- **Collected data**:
## Start
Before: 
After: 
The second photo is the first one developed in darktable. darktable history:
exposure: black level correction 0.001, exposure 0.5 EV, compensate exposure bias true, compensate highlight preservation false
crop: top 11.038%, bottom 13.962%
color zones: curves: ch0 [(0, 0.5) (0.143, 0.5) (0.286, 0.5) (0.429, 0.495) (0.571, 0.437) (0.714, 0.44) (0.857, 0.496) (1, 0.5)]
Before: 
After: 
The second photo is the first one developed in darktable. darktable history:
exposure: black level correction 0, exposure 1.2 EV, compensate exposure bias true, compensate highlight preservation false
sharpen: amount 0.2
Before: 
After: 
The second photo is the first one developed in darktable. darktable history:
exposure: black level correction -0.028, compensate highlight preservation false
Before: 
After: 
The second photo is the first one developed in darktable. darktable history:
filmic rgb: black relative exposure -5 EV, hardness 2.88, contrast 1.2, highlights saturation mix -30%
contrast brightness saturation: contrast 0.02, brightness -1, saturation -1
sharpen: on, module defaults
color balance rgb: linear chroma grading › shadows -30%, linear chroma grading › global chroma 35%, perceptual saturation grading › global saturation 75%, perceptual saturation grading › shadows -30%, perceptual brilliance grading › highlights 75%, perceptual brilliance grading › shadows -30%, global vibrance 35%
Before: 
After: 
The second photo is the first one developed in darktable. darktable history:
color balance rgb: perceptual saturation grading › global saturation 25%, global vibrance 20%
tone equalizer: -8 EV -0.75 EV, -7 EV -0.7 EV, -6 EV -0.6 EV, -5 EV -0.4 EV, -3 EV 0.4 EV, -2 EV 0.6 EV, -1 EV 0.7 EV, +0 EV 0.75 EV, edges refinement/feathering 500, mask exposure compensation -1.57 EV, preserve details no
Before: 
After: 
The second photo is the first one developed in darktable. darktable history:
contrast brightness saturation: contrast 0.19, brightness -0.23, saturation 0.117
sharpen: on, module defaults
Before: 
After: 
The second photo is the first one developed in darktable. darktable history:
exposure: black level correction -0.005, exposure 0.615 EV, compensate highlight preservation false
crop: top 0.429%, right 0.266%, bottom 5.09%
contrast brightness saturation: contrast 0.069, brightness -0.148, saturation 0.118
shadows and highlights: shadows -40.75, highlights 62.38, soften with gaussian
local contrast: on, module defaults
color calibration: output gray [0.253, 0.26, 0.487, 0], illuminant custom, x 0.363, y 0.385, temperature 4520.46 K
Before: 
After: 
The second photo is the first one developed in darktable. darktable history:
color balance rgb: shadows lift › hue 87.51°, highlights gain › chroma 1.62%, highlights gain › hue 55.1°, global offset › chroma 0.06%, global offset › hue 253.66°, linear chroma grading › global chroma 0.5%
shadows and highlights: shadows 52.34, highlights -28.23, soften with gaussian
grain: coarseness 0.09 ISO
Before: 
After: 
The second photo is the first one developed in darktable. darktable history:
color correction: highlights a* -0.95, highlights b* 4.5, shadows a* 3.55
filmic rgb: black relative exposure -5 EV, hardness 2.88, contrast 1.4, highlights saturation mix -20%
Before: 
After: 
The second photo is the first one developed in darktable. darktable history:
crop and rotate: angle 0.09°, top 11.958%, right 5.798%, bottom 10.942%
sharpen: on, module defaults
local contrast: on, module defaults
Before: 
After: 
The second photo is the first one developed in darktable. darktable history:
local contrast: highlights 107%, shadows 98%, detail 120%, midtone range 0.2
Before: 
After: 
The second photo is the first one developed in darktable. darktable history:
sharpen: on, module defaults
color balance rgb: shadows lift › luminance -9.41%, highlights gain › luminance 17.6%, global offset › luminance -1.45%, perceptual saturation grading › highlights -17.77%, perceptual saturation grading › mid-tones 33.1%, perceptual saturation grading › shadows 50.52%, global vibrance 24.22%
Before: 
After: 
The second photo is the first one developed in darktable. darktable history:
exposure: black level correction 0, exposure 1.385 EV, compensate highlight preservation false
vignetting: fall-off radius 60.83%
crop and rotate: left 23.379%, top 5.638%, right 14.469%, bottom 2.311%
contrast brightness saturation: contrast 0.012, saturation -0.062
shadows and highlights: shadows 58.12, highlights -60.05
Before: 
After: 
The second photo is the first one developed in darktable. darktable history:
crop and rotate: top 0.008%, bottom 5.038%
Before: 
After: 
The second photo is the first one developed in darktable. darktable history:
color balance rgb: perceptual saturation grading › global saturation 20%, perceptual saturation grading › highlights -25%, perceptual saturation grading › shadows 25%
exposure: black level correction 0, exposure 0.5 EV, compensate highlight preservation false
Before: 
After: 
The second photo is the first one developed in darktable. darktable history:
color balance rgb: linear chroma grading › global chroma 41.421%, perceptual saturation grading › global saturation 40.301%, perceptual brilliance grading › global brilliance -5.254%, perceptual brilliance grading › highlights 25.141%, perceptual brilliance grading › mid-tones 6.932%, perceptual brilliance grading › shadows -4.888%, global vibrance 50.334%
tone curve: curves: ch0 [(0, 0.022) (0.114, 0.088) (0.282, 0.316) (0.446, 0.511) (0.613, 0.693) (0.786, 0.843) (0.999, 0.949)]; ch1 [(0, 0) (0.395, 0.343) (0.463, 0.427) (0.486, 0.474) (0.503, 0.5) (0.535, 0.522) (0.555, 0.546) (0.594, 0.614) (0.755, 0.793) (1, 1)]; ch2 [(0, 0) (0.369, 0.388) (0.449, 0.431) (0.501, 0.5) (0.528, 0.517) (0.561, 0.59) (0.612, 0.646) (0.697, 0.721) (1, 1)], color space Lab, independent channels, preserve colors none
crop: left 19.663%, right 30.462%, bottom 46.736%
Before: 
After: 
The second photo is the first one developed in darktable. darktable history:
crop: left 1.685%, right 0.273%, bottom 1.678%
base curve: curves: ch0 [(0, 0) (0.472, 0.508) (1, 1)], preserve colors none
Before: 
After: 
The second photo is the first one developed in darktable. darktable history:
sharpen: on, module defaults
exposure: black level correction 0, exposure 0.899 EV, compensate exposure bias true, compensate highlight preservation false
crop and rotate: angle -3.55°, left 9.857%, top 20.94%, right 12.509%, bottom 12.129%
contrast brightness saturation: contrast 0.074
## End
- **PROBLEM TO SOLVE**: Copy out everything from the start of the records down to the line containing "sharpen: amount 0.2", with "photo" changed to "image" and nothing else altered.

- **TASK SOLUTION**:
Before: 
After: 
The second image is the first one developed in darktable. darktable history:
exposure: black level correction 0.001, exposure 0.5 EV, compensate exposure bias true, compensate highlight preservation false
crop: top 11.038%, bottom 13.962%
color zones: curves: ch0 [(0, 0.5) (0.143, 0.5) (0.286, 0.5) (0.429, 0.495) (0.571, 0.437) (0.714, 0.44) (0.857, 0.496) (1, 0.5)]
Before: 
After: 
The second image is the first one developed in darktable. darktable history:
exposure: black level correction 0, exposure 1.2 EV, compensate exposure bias true, compensate highlight preservation false
sharpen: amount 0.2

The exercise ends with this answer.